» **ABOUT THIS TASK**
From the line that contains "Деревянные конструкции для дачи" down to the last line of the entries, please return everything exactly, except the pictures.

» **RECORDS SUPPLIED**
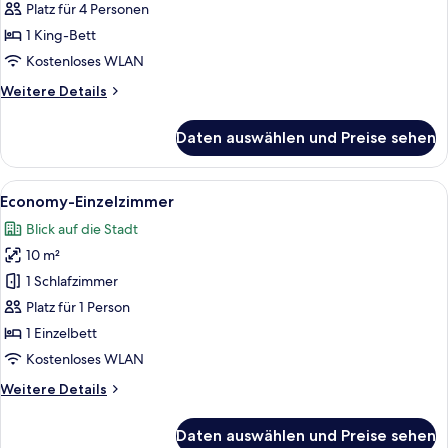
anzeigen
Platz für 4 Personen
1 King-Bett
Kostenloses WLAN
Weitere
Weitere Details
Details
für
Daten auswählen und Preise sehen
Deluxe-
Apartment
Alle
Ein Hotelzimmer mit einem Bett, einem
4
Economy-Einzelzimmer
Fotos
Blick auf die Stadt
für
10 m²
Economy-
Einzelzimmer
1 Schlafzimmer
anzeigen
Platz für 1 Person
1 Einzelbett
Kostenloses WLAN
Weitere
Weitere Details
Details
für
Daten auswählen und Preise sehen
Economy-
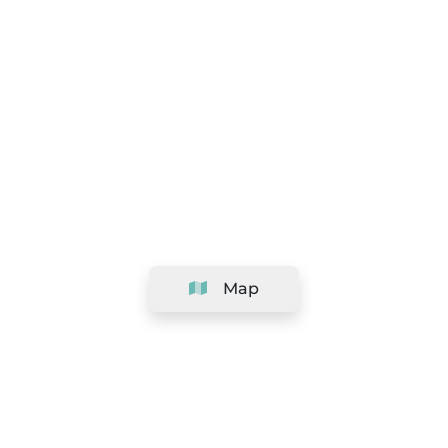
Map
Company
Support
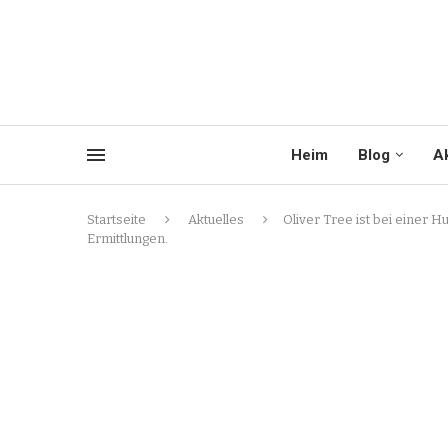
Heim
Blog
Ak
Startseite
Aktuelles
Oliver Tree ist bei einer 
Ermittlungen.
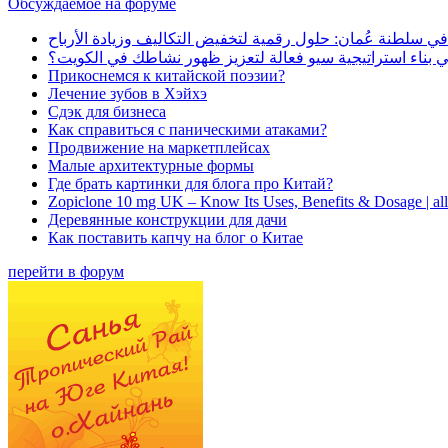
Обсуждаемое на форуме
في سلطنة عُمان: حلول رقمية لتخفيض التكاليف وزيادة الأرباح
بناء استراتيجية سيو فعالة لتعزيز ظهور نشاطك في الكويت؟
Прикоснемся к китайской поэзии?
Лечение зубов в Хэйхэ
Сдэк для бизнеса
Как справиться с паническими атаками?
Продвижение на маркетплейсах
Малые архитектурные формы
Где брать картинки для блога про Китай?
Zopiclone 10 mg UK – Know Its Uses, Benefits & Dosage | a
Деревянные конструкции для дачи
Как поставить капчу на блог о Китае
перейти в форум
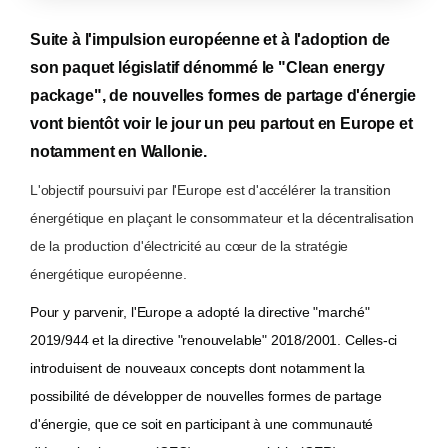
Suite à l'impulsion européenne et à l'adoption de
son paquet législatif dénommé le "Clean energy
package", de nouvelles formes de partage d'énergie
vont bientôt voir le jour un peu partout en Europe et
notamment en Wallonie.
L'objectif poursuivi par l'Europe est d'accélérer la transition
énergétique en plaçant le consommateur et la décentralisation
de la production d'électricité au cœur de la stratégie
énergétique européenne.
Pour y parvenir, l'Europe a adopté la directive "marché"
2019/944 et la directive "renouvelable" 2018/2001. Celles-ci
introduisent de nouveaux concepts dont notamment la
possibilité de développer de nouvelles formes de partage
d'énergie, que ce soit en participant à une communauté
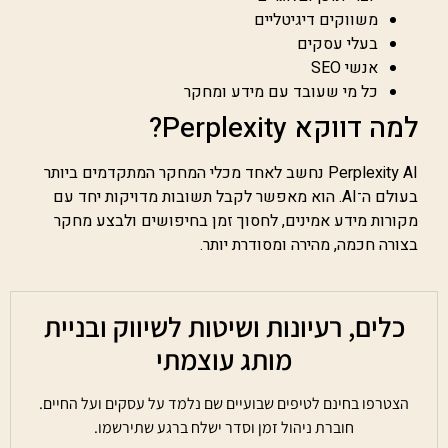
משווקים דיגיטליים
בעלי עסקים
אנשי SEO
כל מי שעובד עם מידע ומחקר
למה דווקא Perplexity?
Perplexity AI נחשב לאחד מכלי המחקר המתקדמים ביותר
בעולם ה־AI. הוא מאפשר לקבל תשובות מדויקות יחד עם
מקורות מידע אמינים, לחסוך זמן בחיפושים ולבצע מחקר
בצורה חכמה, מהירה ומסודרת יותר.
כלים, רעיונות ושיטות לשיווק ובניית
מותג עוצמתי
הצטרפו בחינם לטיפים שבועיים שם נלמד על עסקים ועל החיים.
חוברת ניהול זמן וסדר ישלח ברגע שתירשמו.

» **ANSWER SECTION**
Деревянные конструкции для дачи
Как поставить капчу на блог о Китае
перейти в форум
Suite à l'impulsion européenne et à l'adoption de
son paquet législatif dénommé le "Clean energy
package", de nouvelles formes de partage d'énergie
vont bientôt voir le jour un peu partout en Europe et
notamment en Wallonie.
L'objectif poursuivi par l'Europe est d'accélérer la transition
énergétique en plaçant le consommateur et la décentralisation
de la production d'électricité au cœur de la stratégie
énergétique européenne.
Pour y parvenir, l'Europe a adopté la directive "marché"
2019/944 et la directive "renouvelable" 2018/2001. Celles-ci
introduisent de nouveaux concepts dont notamment la
possibilité de développer de nouvelles formes de partage
d'énergie, que ce soit en participant à une communauté
משווקים דיגיטליים
בעלי עסקים
אנשי SEO
כל מי שעובד עם מידע ומחקר
למה דווקא Perplexity?
Perplexity AI נחשב לאחד מכלי המחקר המתקדמים ביותר
בעולם ה־AI. הוא מאפשר לקבל תשובות מדויקות יחד עם
מקורות מידע אמינים, לחסוך זמן בחיפושים ולבצע מחקר
בצורה חכמה, מהירה ומסודרת יותר.
כלים, רעיונות ושיטות לשיווק ובניית
מותג עוצמתי
הצטרפו בחינם לטיפים שבועיים שם נלמד על עסקים ועל החיים.
חוברת ניהול זמן וסדר ישלח ברגע שתירשמו.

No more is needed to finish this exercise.